Working at the coalface of homelessness in the Northern Territory for six years, Ms Barnard said 2022 has been the worst year yet.
She blamed the rising cost of living for pushing more people out of communities onto the street.
“In the last month we’ve seen a 72 per cent increase in the number of clients that have attended our sites in Darwin city, and I don’t think that’s a coincidence,” she said.
Ms Barnard said the price of food in remote communities was “insane” and not sustainable.
“I had a friend who recently went to the Tiwi Islands and a tin of baby formula cost $60.
“So people come into Darwin wanting to get formula, blankets and clothing at a cheaper cost but then they get stuck.”
Adding to the pressure is the decision by some electricity retailers to end COVID-19 moratoriums on overdue bills.
“We’ve seen clients attend our centers with [power] bills of upwards to $5000, and the payment facilities on those bills are exorbitant,” Ms Barnard said.
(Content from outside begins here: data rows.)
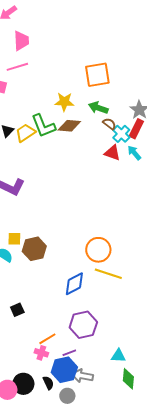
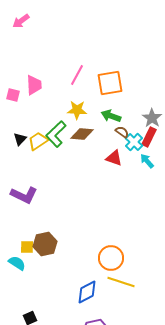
pink trapezoid: (21, 41) -> (34, 85), moved
pink line: (17, 67) -> (77, 75), moved, turned -45
green L-shape: (43, 126) -> (56, 134), turned 68
red triangle: (112, 153) -> (114, 158), moved
brown hexagon: (34, 249) -> (45, 244), moved

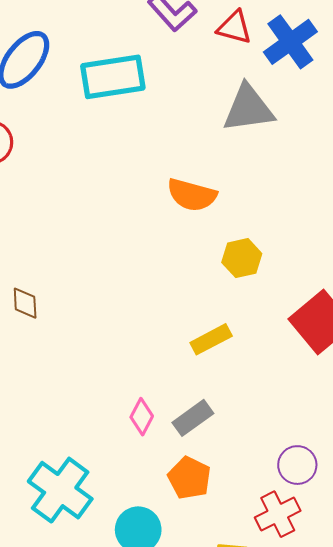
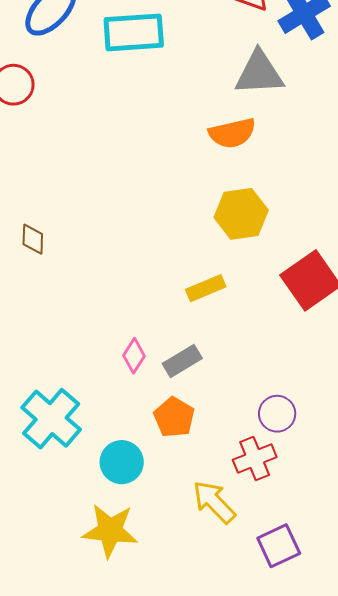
orange semicircle: (192, 195) -> (232, 133), moved, turned -33
yellow hexagon: (242, 258) -> (241, 214), size x1.4

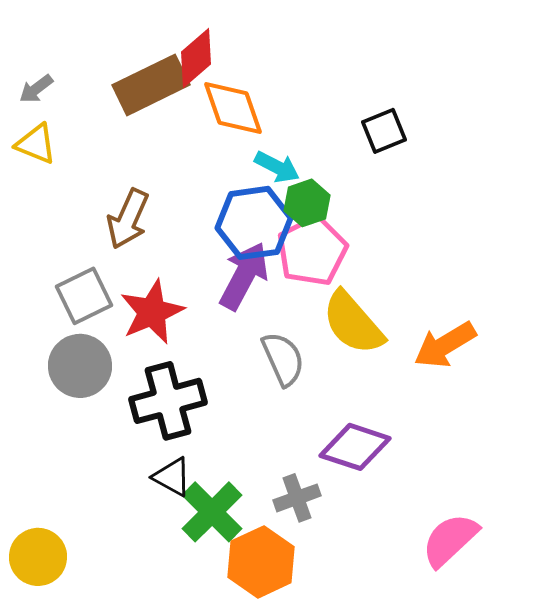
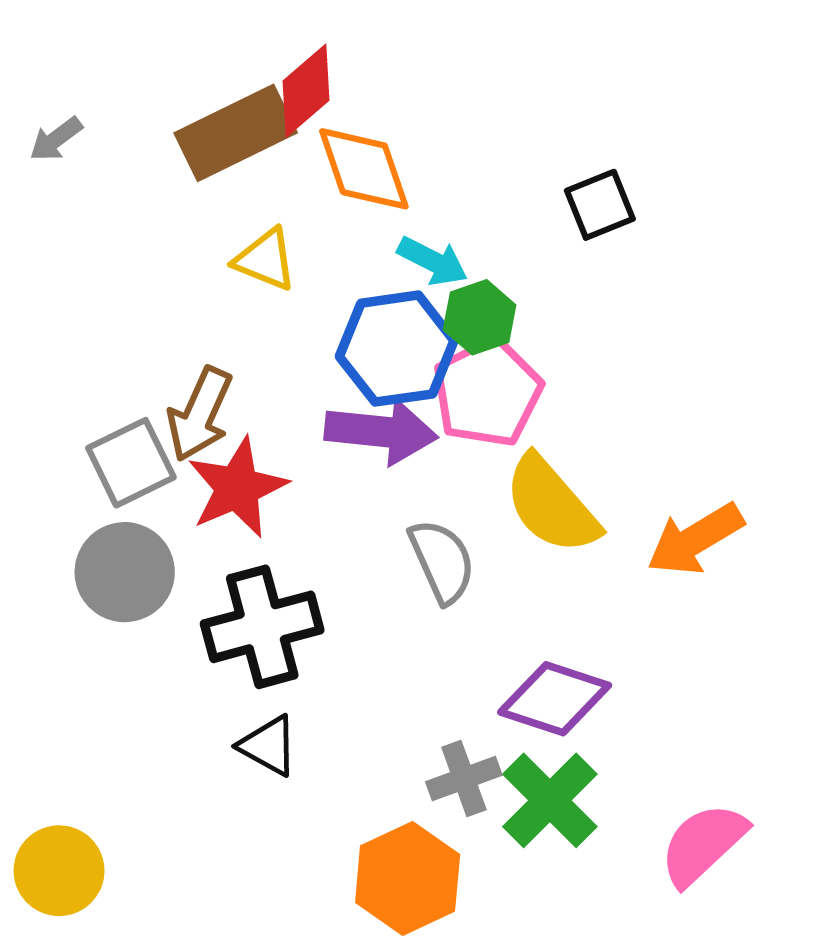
yellow triangle: (36, 144) -> (265, 259), moved
brown arrow: (128, 219) -> (200, 414), moved
purple arrow: (244, 276) -> (381, 431), turned 68
green cross: (212, 512) -> (550, 800), moved

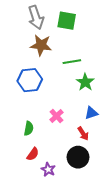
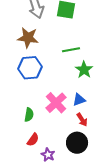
brown star: (41, 45) -> (28, 38), moved
blue triangle: (91, 113) -> (79, 100), moved
pink cross: (56, 116) -> (56, 103), size x1.5

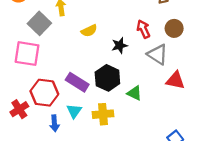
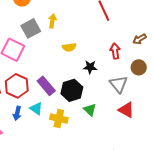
red arrow: (143, 29) -> (115, 51), moved
cyan triangle: (74, 111) -> (36, 109), turned -48

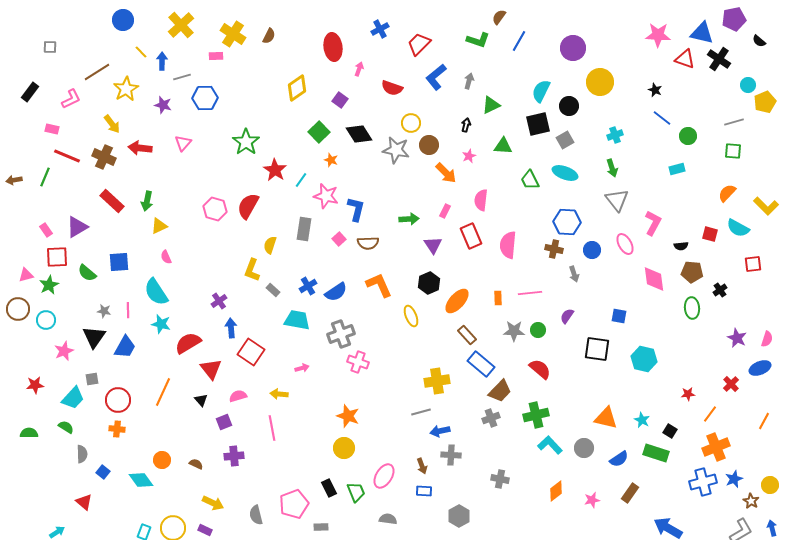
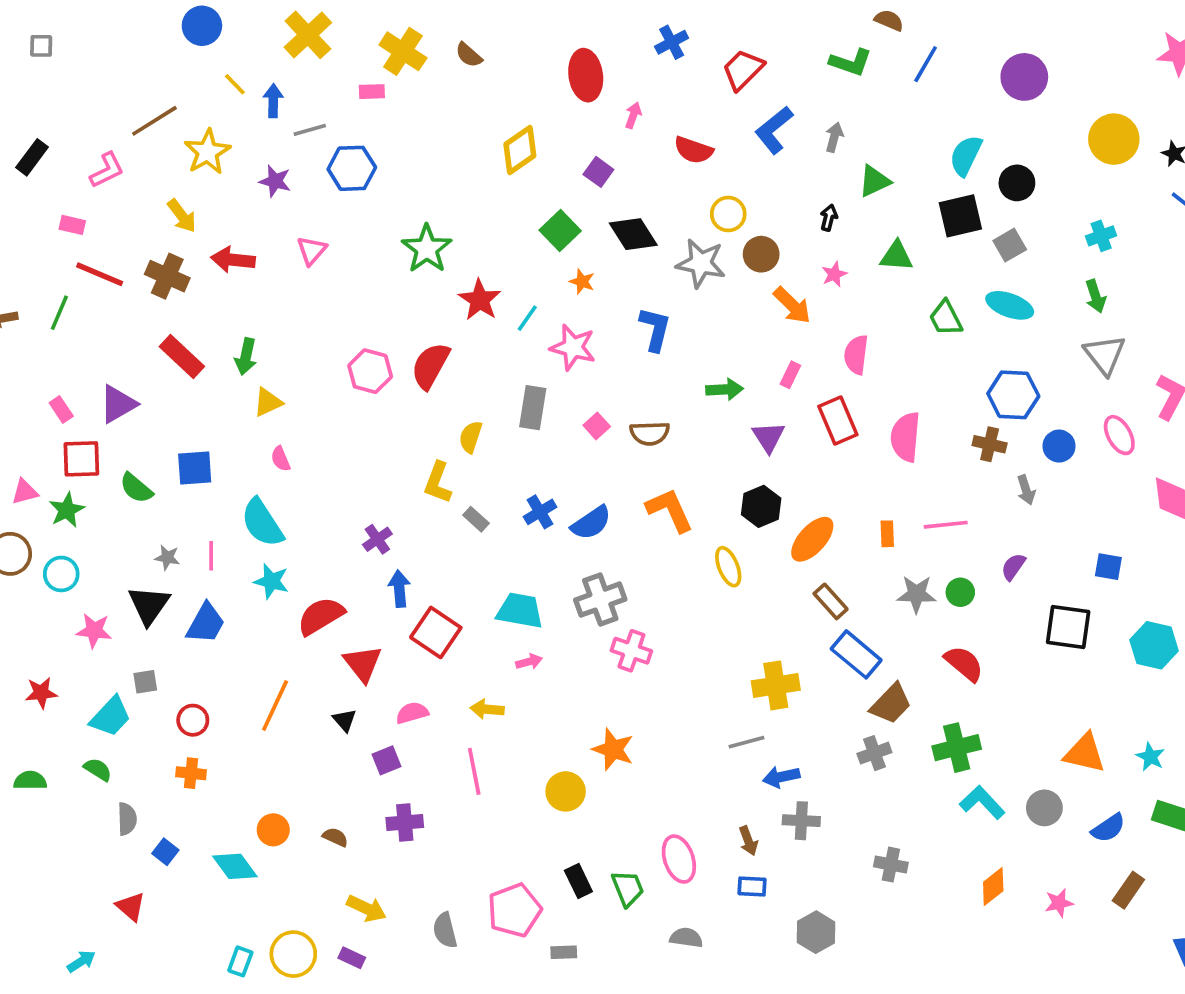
brown semicircle: (499, 17) -> (889, 20), turned 77
brown semicircle: (269, 36) -> (469, 55), turned 105
gray square: (50, 47) -> (41, 46), moved
yellow circle: (600, 82) -> (1114, 139), moved
blue L-shape: (356, 209) -> (655, 329), moved
cyan trapezoid: (297, 320) -> (520, 611), moved
pink star: (64, 351) -> (94, 631), turned 30
red circle: (118, 400) -> (193, 720), size x0.7
yellow circle: (344, 448) -> (566, 791), moved
pink ellipse: (384, 476) -> (679, 859), turned -50

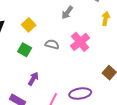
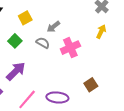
gray arrow: (67, 13) -> (53, 27), moved
purple arrow: (33, 79) -> (16, 71), size x1.5

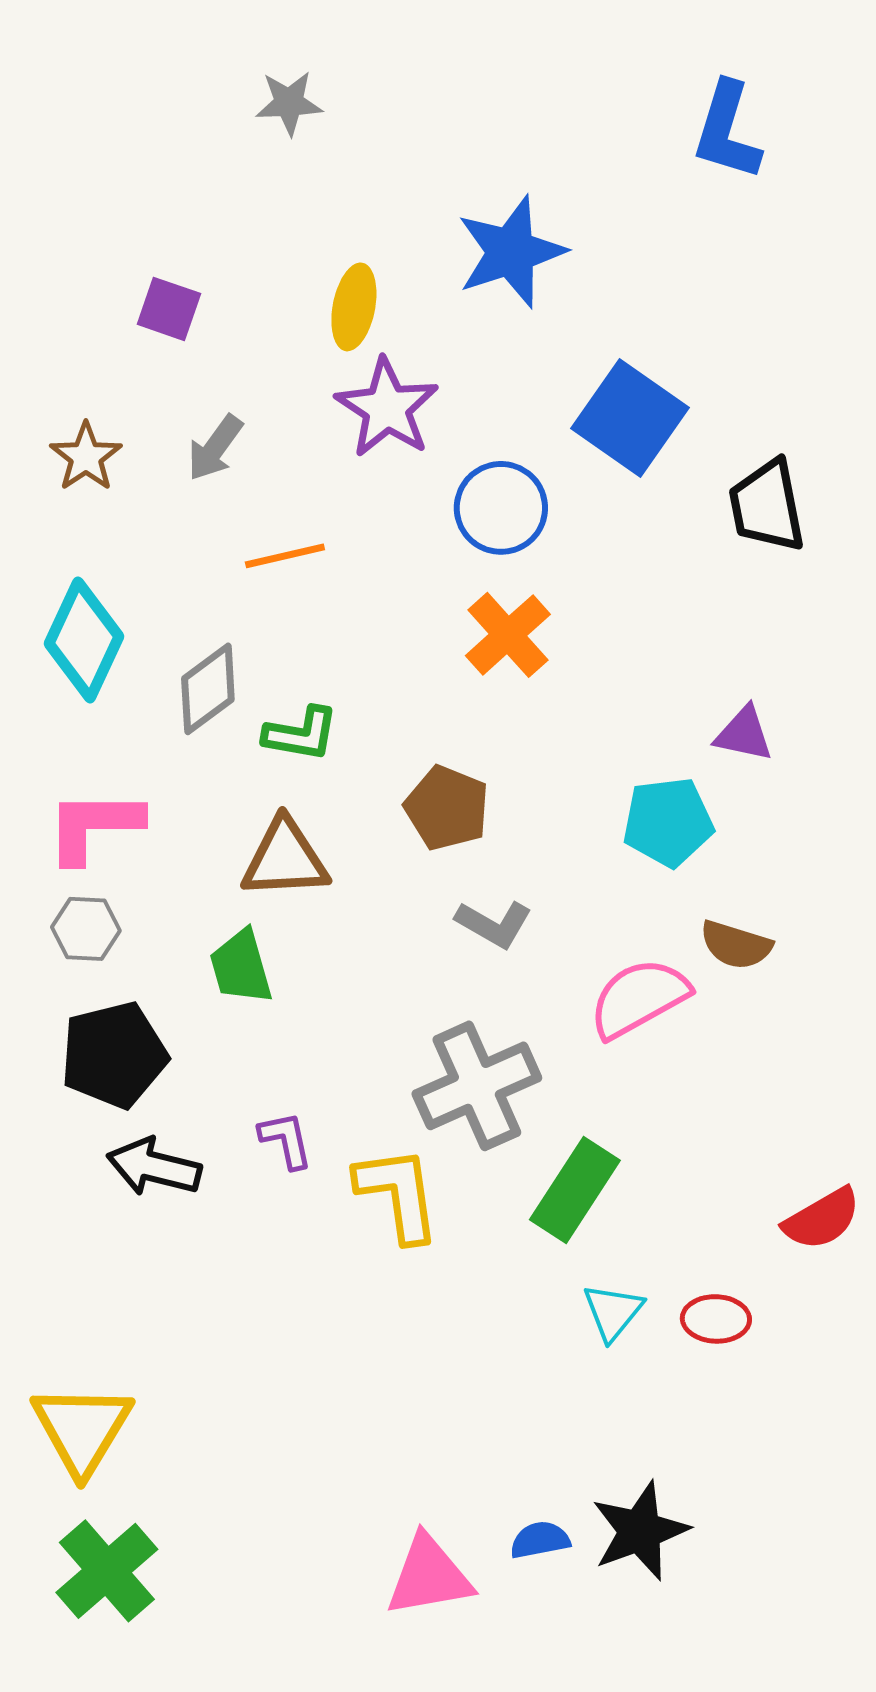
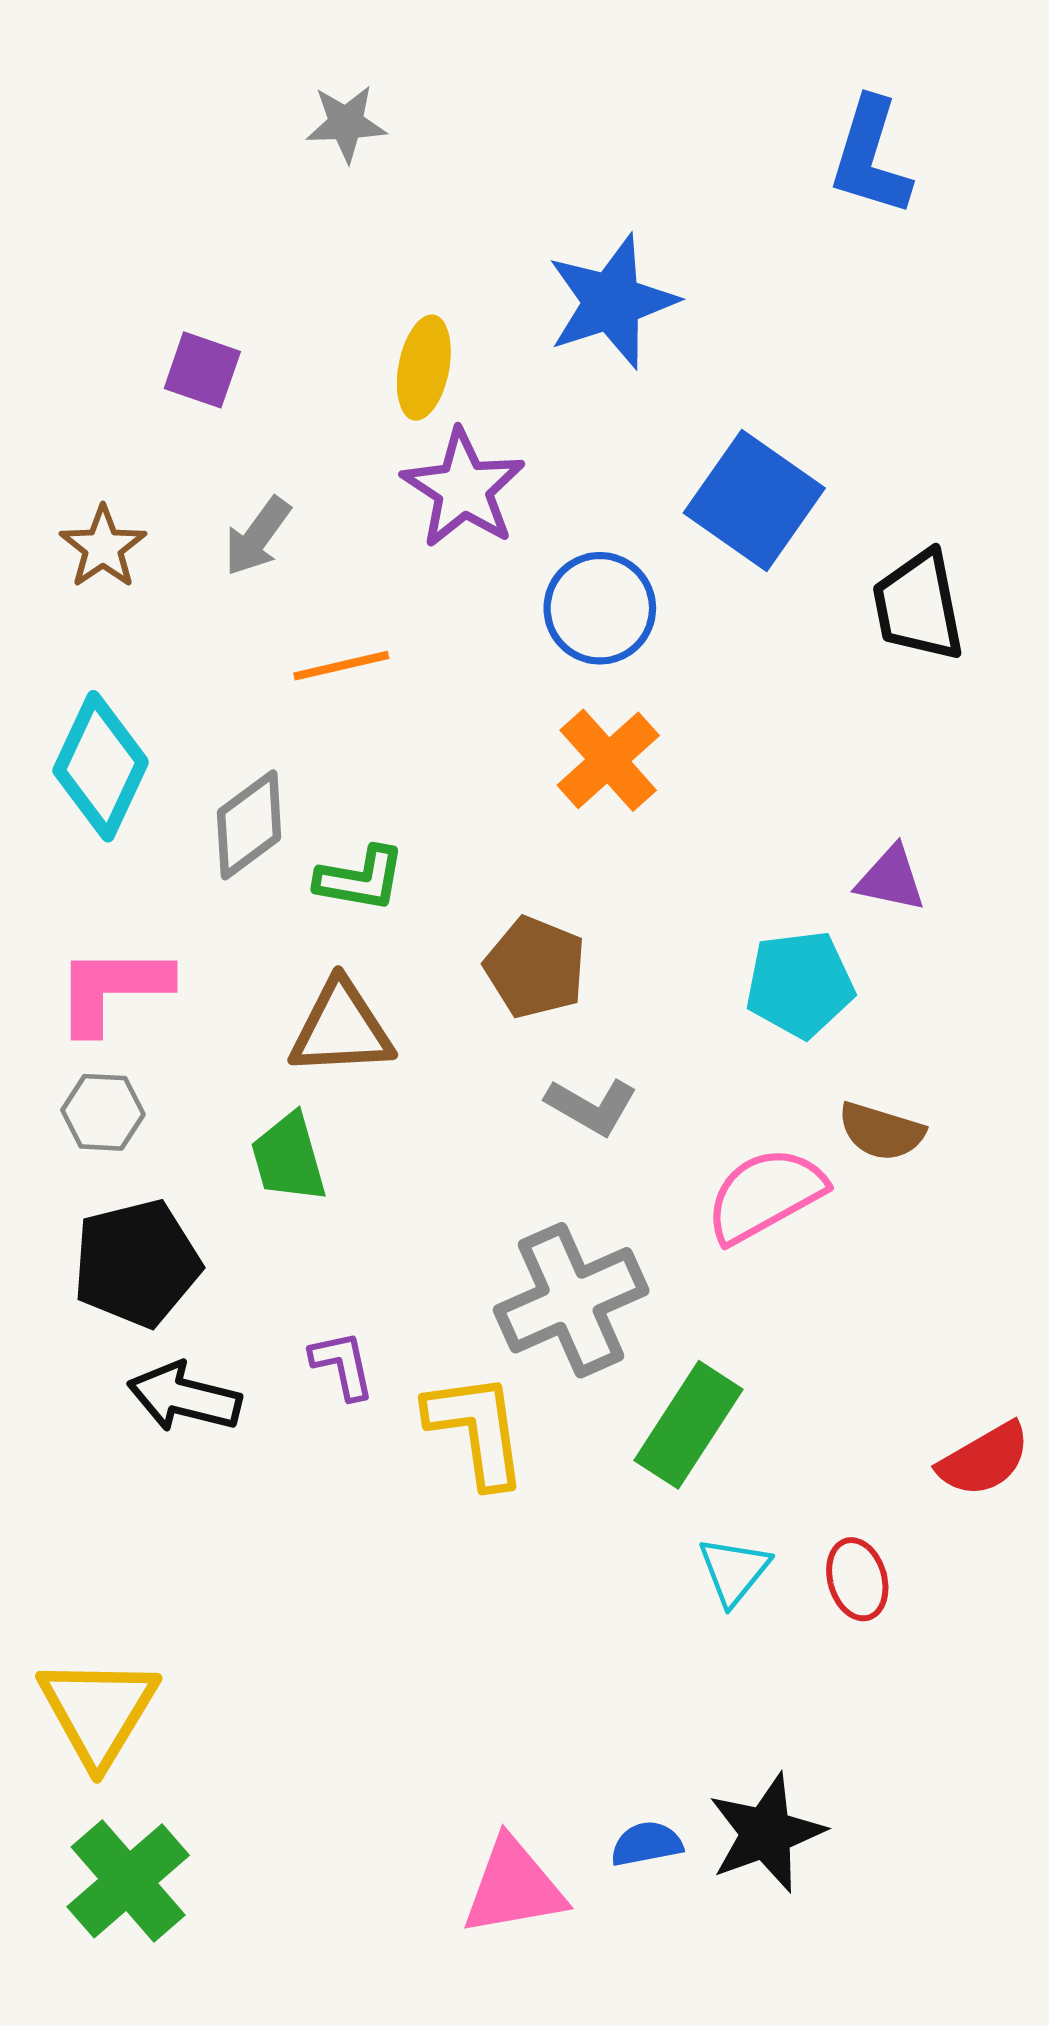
red ellipse: (716, 1319) -> (857, 1579), turned 72

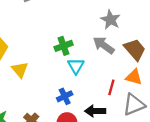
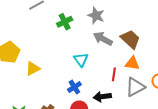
gray star: (111, 20) -> (96, 16), moved
green cross: (64, 46) -> (65, 22), moved
yellow triangle: (20, 70) -> (33, 69), turned 49

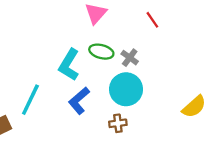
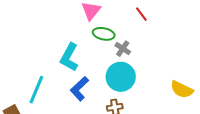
green ellipse: (101, 52) -> (104, 34), moved
yellow semicircle: (194, 107) -> (182, 90), turned 70

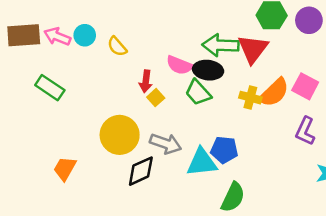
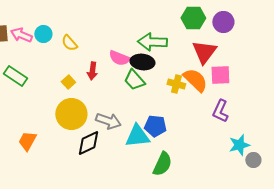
red triangle: (253, 49) -> (204, 52), moved
pink square: (305, 86) -> (220, 75), turned -30
orange semicircle: (274, 93) -> (195, 80), turned -92
yellow square: (156, 98) -> (68, 82), moved

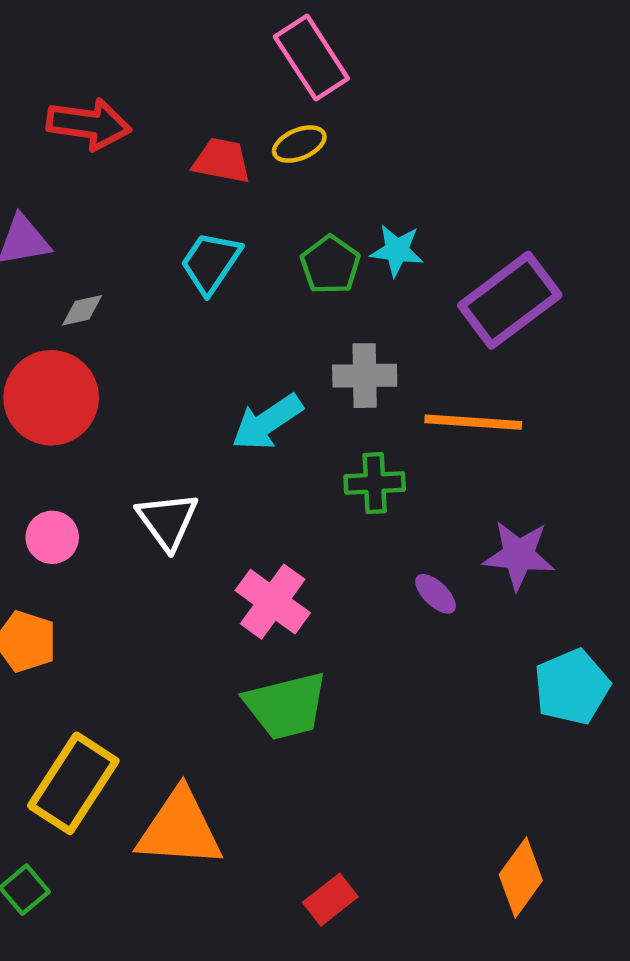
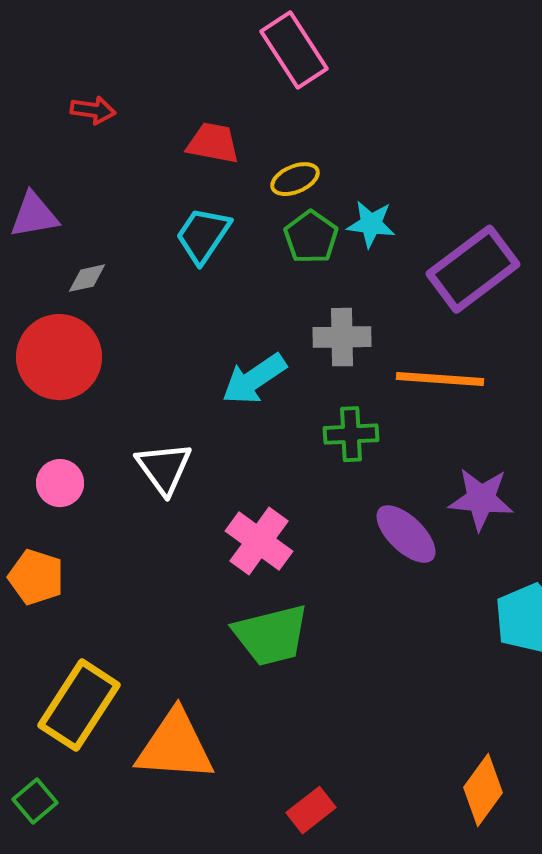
red arrow: (89, 124) -> (93, 110), size x0.6
yellow ellipse: (299, 144) -> (295, 179), moved
purple ellipse: (436, 594) -> (406, 534), size x1.6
“We have clients that are at risk of electricity disconnection, eviction, they’re at risk of homelessness … we do all we can but it’s a dire situation.”
Ready to pitch a tent with nowhere to go
Further south in Katherine, Leah Burch and her partner Darrell Lee have been in a race to find a rental property within their budget.
The couple have months to move out of the home they’ve lived in for six years because the owner wants to renovate.
But finding another rental, let alone one that’s affordable, has been near impossible, and the stress has taken its toll.
The couple is preparing for the worst.
“I’m even considering moving into a caravan park and setting up our tent to live in, that’s the way I look at the market at the moment,” Mr Lee said.
Despite the pressure, they still call themselves the “lucky ones” to have secure employment and each other, and don’t know how others on lower incomes are getting by.
“It’s horrible, terrible… the amount of money that people are paying just to have a roof over their head,” Ms Burch said.
“The ones that are lucky enough to be able to afford the rent, it’s enjoyable for them, but you feel for the ones that can’t.”